Wimberley eyes third party for treatment plant operation

Cost overruns for a city-owned wastewater treatment plant is leading Wimberley leaders to consider hiring a third-party for the plant’s operation.
But residents are concerned about the possible hiring of Aqua Texas, an area water and wastewater provider, due to a handful of wastewater spills in Kyle during the past decade.
More than 100 residents gathered at the Wimberley Community Center June 7 for a presentation about the impact the WWTP could have on the city’s finances.
According to city’s projections, Wimberley will be nearly $400,000 in debt by 2023, should it move forward with its city-owned and operated WWTP.
The projection is pushing officials to consider a third party company for the sewage and treatment plant, a cheaper option than operating a city-owned treatment plant.
According to a report presented at the meeting, an engineering group miscalculated the city-owned WWTP estimate by 45 percent, rising the price of the project from $3 million to nearly $4.5 million.
“If we stay on our current plan, this is what our projection is,” said Wimberley Mayor Susan Jaggers. “We’ve spent 102 percent of our budget for legal fees already this year and only five percent of our budget has been spent on our road.”
Jaggers said Aqua Texas has committed to Type I effluent for the discharge, which is safer than Type II, and can be used for surface irrigation.
“Or we can stay on course with escalating construction costs, while exhausting our discretionary funds,” Jaggers said. “The shelf life for a sewage system is 20 years, but we’re agreeing to a 30-year bid.”
Many of the residents at the community center, however, were against the idea of Aqua Texas taking over.
Aqua Texas, which provides water service to Woodcreek, had co-operated the city of Kyle’s WWTP from 1999 until 2015, when Kyle city leaders at the time purchased ownership rights of the plant.
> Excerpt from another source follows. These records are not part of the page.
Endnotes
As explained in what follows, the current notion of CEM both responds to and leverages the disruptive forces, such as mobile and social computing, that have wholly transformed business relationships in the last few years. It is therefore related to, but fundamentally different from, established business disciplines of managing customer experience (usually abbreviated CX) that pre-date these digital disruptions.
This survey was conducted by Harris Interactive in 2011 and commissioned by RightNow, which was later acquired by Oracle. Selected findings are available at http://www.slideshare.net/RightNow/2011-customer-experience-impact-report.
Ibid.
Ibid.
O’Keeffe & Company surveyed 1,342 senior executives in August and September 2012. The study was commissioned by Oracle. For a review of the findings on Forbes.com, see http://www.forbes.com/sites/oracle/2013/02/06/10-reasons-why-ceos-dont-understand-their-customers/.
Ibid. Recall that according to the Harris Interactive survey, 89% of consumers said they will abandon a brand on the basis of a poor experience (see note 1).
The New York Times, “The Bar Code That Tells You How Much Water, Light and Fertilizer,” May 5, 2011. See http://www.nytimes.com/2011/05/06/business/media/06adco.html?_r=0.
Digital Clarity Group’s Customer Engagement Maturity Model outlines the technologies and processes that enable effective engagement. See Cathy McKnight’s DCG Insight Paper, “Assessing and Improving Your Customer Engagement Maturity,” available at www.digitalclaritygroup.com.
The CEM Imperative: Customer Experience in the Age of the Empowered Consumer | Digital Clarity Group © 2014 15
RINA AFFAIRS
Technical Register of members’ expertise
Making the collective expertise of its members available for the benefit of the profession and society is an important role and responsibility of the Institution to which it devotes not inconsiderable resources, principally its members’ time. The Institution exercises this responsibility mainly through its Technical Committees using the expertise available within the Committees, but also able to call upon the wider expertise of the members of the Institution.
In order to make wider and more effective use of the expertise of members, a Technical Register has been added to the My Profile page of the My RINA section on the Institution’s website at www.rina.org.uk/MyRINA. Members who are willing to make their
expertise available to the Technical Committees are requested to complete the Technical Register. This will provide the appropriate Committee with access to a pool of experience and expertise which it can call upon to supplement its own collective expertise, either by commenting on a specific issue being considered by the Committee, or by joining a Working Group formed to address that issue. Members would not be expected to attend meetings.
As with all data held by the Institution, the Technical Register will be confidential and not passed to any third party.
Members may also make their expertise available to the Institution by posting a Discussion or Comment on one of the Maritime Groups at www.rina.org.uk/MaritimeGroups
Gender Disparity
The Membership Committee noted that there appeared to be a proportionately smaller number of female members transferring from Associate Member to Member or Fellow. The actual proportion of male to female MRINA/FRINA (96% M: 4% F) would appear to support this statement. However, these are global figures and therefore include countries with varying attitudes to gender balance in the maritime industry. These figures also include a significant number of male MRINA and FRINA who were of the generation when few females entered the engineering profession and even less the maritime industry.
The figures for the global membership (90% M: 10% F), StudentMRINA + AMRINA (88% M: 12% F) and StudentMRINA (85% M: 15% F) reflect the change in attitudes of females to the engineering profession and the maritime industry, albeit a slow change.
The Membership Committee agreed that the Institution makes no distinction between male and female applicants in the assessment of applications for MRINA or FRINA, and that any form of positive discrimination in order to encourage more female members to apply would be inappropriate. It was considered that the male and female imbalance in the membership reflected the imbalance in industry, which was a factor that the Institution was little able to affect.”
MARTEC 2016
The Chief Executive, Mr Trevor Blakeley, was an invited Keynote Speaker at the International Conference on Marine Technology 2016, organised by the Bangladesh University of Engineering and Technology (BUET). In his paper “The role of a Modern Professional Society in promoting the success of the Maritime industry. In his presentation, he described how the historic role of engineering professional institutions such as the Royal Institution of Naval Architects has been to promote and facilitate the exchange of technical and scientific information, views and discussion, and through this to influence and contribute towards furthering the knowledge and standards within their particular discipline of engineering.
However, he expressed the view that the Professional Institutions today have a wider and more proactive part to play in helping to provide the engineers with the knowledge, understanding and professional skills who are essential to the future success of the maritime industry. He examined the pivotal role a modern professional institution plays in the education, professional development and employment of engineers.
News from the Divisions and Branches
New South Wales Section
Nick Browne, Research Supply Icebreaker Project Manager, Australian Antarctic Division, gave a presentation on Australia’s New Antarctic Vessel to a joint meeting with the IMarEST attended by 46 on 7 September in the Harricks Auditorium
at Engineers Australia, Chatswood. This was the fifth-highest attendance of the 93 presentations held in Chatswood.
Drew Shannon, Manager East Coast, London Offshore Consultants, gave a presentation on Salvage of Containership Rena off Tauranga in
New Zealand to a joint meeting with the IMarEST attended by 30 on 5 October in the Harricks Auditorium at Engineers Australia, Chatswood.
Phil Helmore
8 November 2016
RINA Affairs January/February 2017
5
City officials cited failures to maintain the plant for its reasoning behind the purchase.
Kyle sued Aqua Texas in 2013 following several incidents, including two wastewater spills into Plum Creek. Both parties settled litigation out of court in 2016.
Many of the citizens who attended the Wimberley town hall were concerned about a perceived lack of communication with Aqua Texas, which residents said makes it difficult to settle disputes.
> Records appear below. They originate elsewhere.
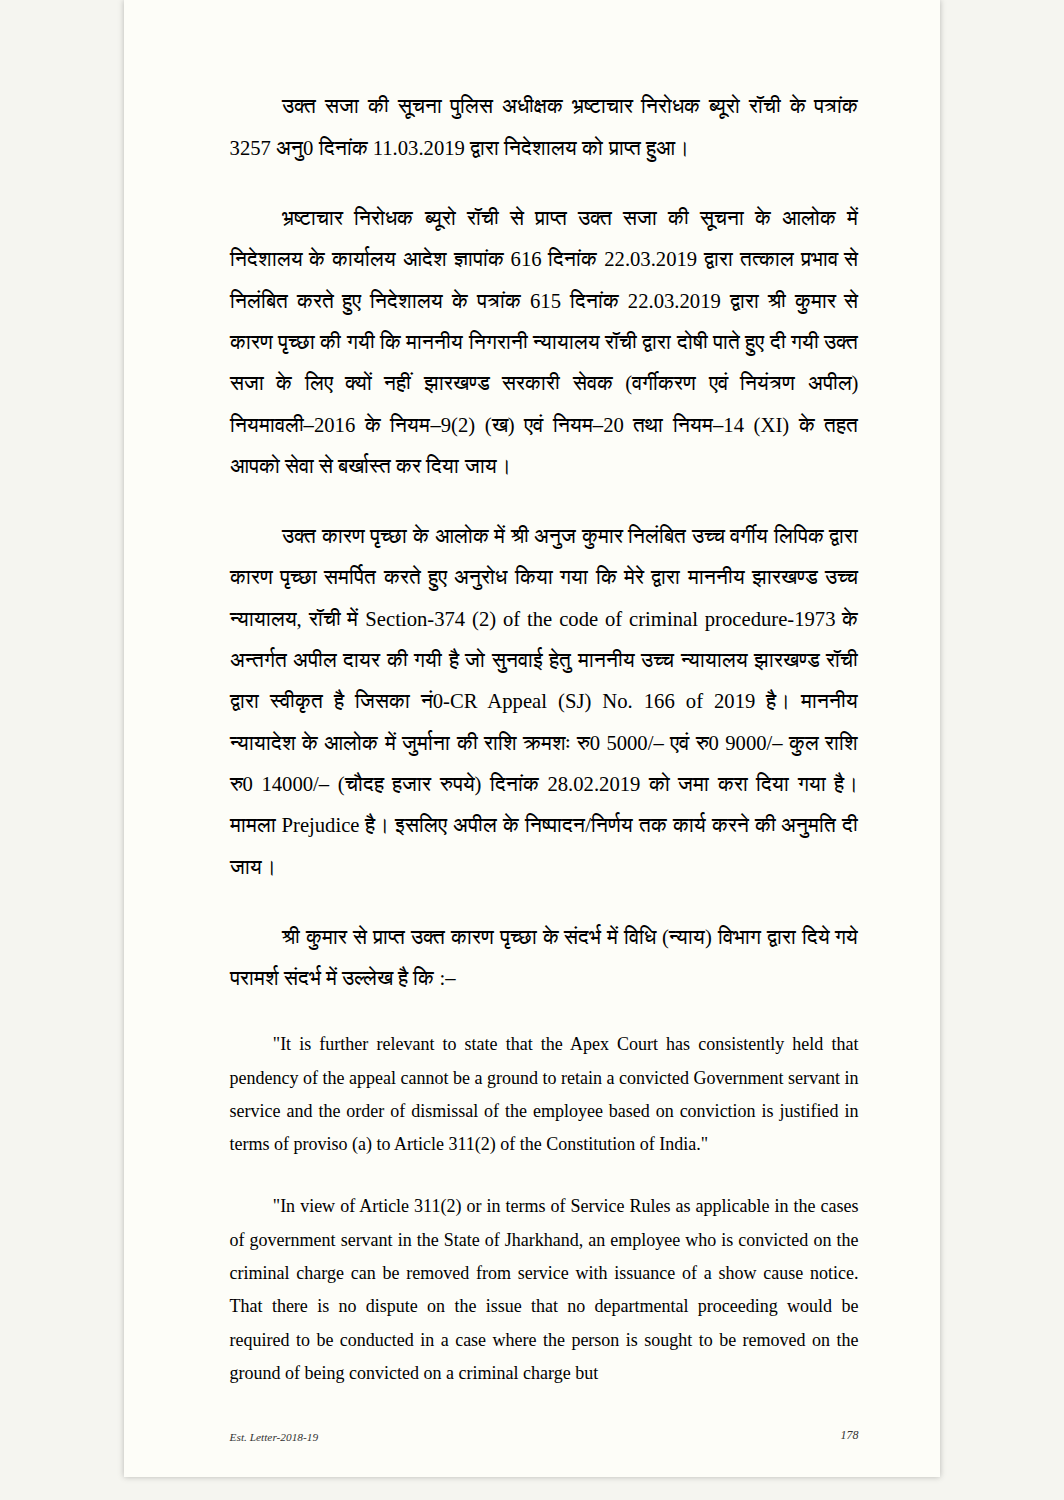उक्त सजा की सूचना पुलिस अधीक्षक भ्रष्टाचार निरोधक ब्यूरो रॉची के पत्रांक 3257 अनु0 दिनांक 11.03.2019 द्वारा निदेशालय को प्राप्त हुआ।
भ्रष्टाचार निरोधक ब्यूरो रॉची से प्राप्त उक्त सजा की सूचना के आलोक में निदेशालय के कार्यालय आदेश ज्ञापांक 616 दिनांक 22.03.2019 द्वारा तत्काल प्रभाव से निलंबित करते हुए निदेशालय के पत्रांक 615 दिनांक 22.03.2019 द्वारा श्री कुमार से कारण पृच्छा की गयी कि माननीय निगरानी न्यायालय रॉची द्वारा दोषी पाते हुए दी गयी उक्त सजा के लिए क्यों नहीं झारखण्ड सरकारी सेवक (वर्गीकरण एवं नियंत्रण अपील) नियमावली–2016 के नियम–9(2) (ख) एवं नियम–20 तथा नियम–14 (XI) के तहत आपको सेवा से बर्खास्त कर दिया जाय।
उक्त कारण पृच्छा के आलोक में श्री अनुज कुमार निलंबित उच्च वर्गीय लिपिक द्वारा कारण पृच्छा समर्पित करते हुए अनुरोध किया गया कि मेरे द्वारा माननीय झारखण्ड उच्च न्यायालय, रॉची में Section-374 (2) of the code of criminal procedure-1973 के अन्तर्गत अपील दायर की गयी है जो सुनवाई हेतु माननीय उच्च न्यायालय झारखण्ड रॉची द्वारा स्वीकृत है जिसका नं0-CR Appeal (SJ) No. 166 of 2019 है। माननीय न्यायादेश के आलोक में जुर्माना की राशि क्रमशः रु0 5000/– एवं रु0 9000/– कुल राशि रु0 14000/– (चौदह हजार रुपये) दिनांक 28.02.2019 को जमा करा दिया गया है। मामला Prejudice है। इसलिए अपील के निष्पादन/निर्णय तक कार्य करने की अनुमति दी जाय।
श्री कुमार से प्राप्त उक्त कारण पृच्छा के संदर्भ में विधि (न्याय) विभाग द्वारा दिये गये परामर्श संदर्भ में उल्लेख है कि :–
"It is further relevant to state that the Apex Court has consistently held that pendency of the appeal cannot be a ground to retain a convicted Government servant in service and the order of dismissal of the employee based on conviction is justified in terms of proviso (a) to Article 311(2) of the Constitution of India."
"In view of Article 311(2) or in terms of Service Rules as applicable in the cases of government servant in the State of Jharkhand, an employee who is convicted on the criminal charge can be removed from service with issuance of a show cause notice. That there is no dispute on the issue that no departmental proceeding would be required to be conducted in a case where the person is sought to be removed on the ground of being convicted on a criminal charge but
Est. Letter-2018-19
178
One concerned resident asked the mayor directly if she or any member of council was taking contributions from Aqua Texas to push their services to the city.
Jaggers responded by ensuring the community no contributions were given to any members of council.
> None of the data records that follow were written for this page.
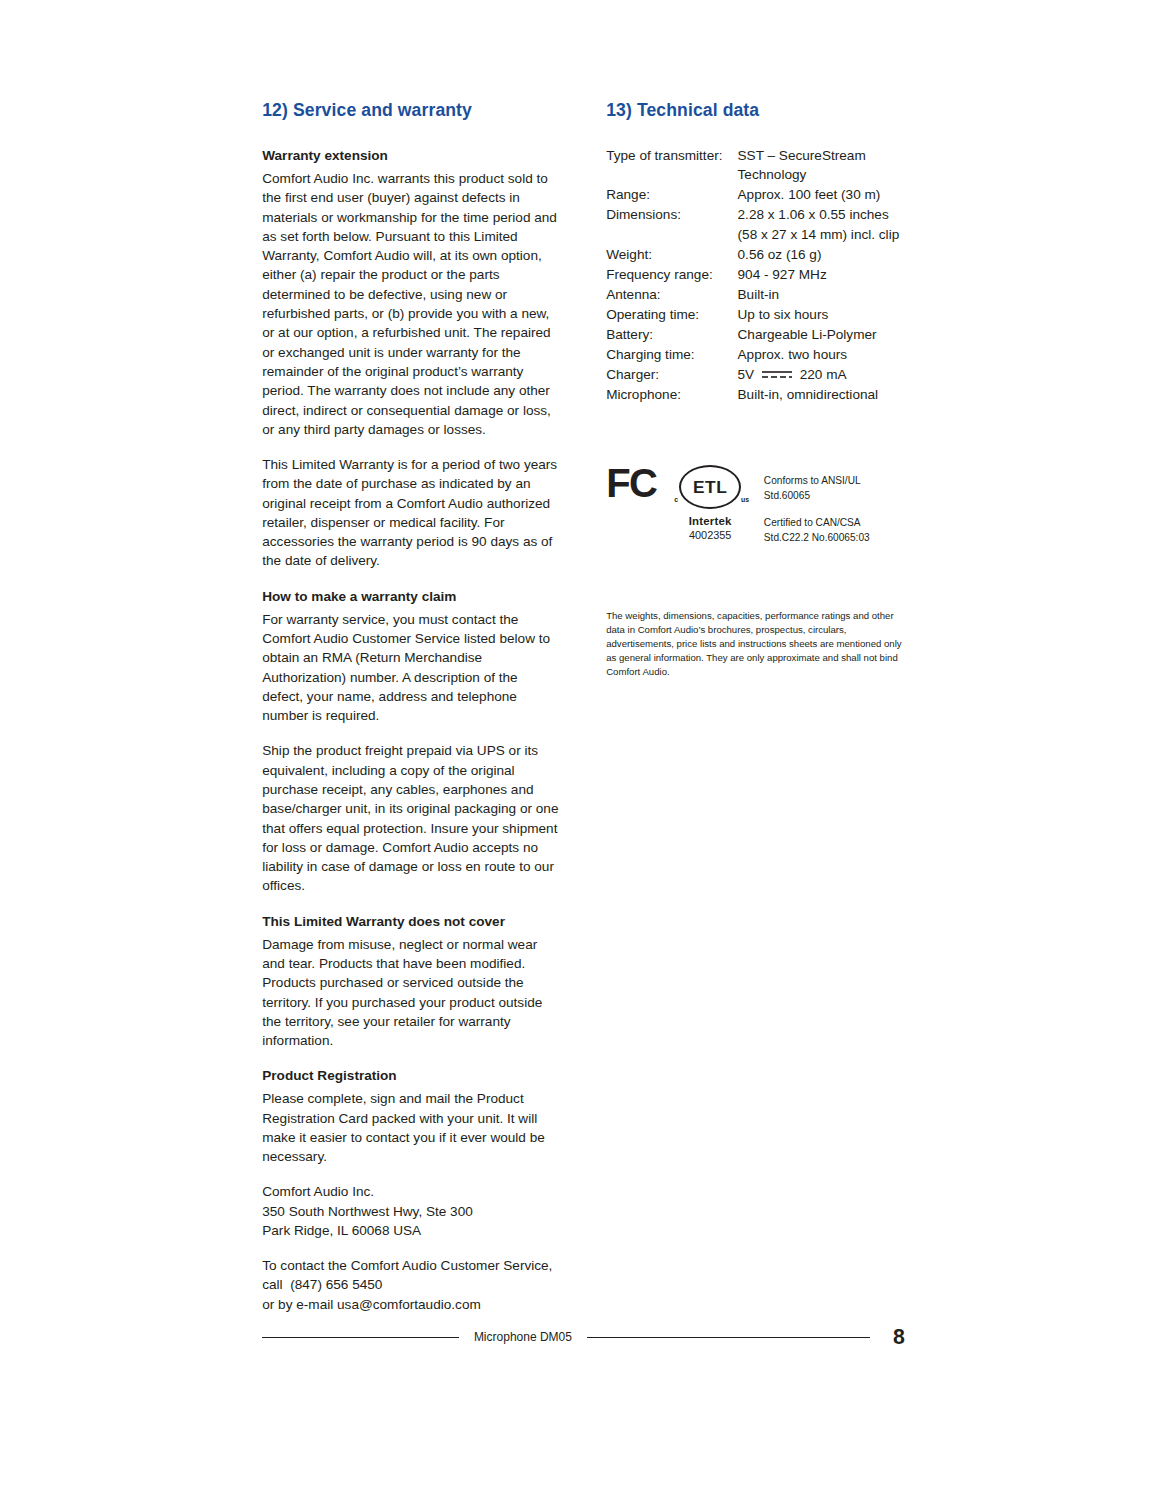12) Service and warranty
Warranty extension
Comfort Audio Inc. warrants this product sold to the first end user (buyer) against defects in materials or workmanship for the time period and as set forth below. Pursuant to this Limited Warranty, Comfort Audio will, at its own option, either (a) repair the product or the parts determined to be defective, using new or refurbished parts, or (b) provide you with a new, or at our option, a refurbished unit. The repaired or exchanged unit is under warranty for the remainder of the original product’s warranty period. The warranty does not include any other direct, indirect or consequential damage or loss, or any third party damages or losses.
This Limited Warranty is for a period of two years from the date of purchase as indicated by an original receipt from a Comfort Audio authorized retailer, dispenser or medical facility. For accessories the warranty period is 90 days as of the date of delivery.
How to make a warranty claim
For warranty service, you must contact the Comfort Audio Customer Service listed below to obtain an RMA (Return Merchandise Authorization) number. A description of the defect, your name, address and telephone number is required.
Ship the product freight prepaid via UPS or its equivalent, including a copy of the original purchase receipt, any cables, earphones and base/charger unit, in its original packaging or one that offers equal protection. Insure your shipment for loss or damage. Comfort Audio accepts no liability in case of damage or loss en route to our offices.
This Limited Warranty does not cover
Damage from misuse, neglect or normal wear and tear. Products that have been modified. Products purchased or serviced outside the territory. If you purchased your product outside the territory, see your retailer for warranty information.
Product Registration
Please complete, sign and mail the Product Registration Card packed with your unit. It will make it easier to contact you if it ever would be necessary.
Comfort Audio Inc.
350 South Northwest Hwy, Ste 300
Park Ridge, IL 60068 USA
To contact the Comfort Audio Customer Service,
call (847) 656 5450
or by e-mail usa@comfortaudio.com
13) Technical data
| Type of transmitter: | SST – SecureStream Technology |
| Range: | Approx. 100 feet (30 m) |
| Dimensions: | 2.28 x 1.06 x 0.55 inches (58 x 27 x 14 mm) incl. clip |
| Weight: | 0.56 oz (16 g) |
| Frequency range: | 904 - 927 MHz |
| Antenna: | Built-in |
| Operating time: | Up to six hours |
| Battery: | Chargeable Li-Polymer |
| Charging time: | Approx. two hours |
| Charger: | 5V 220 mA |
| Microphone: | Built-in, omnidirectional |
FC
c ETL us
Intertek
4002355
Conforms to ANSI/UL Std.60065
Certified to CAN/CSA Std.C22.2 No.60065:03
The weights, dimensions, capacities, performance ratings and other data in Comfort Audio’s brochures, prospectus, circulars, advertisements, price lists and instructions sheets are mentioned only as general information. They are only approximate and shall not bind Comfort Audio.
Microphone DM05
8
Jimmy Hall, an attorney with a specialty in water law and former employee for the Texas Commission on Environmental Quality (TCEQ), said the role of Aqua Texas in Woodcreek has tarnished relationships with its citizens.
Former Wimberley mayor Steve Thurber also was against going with Aqua Texas.
“The sky is not falling and I don’t want false conclusions and fear to spread based on misinformation,” Thurber said. “The city has done a lot of planning for this facility financially. We must say no to Aqua Texas.”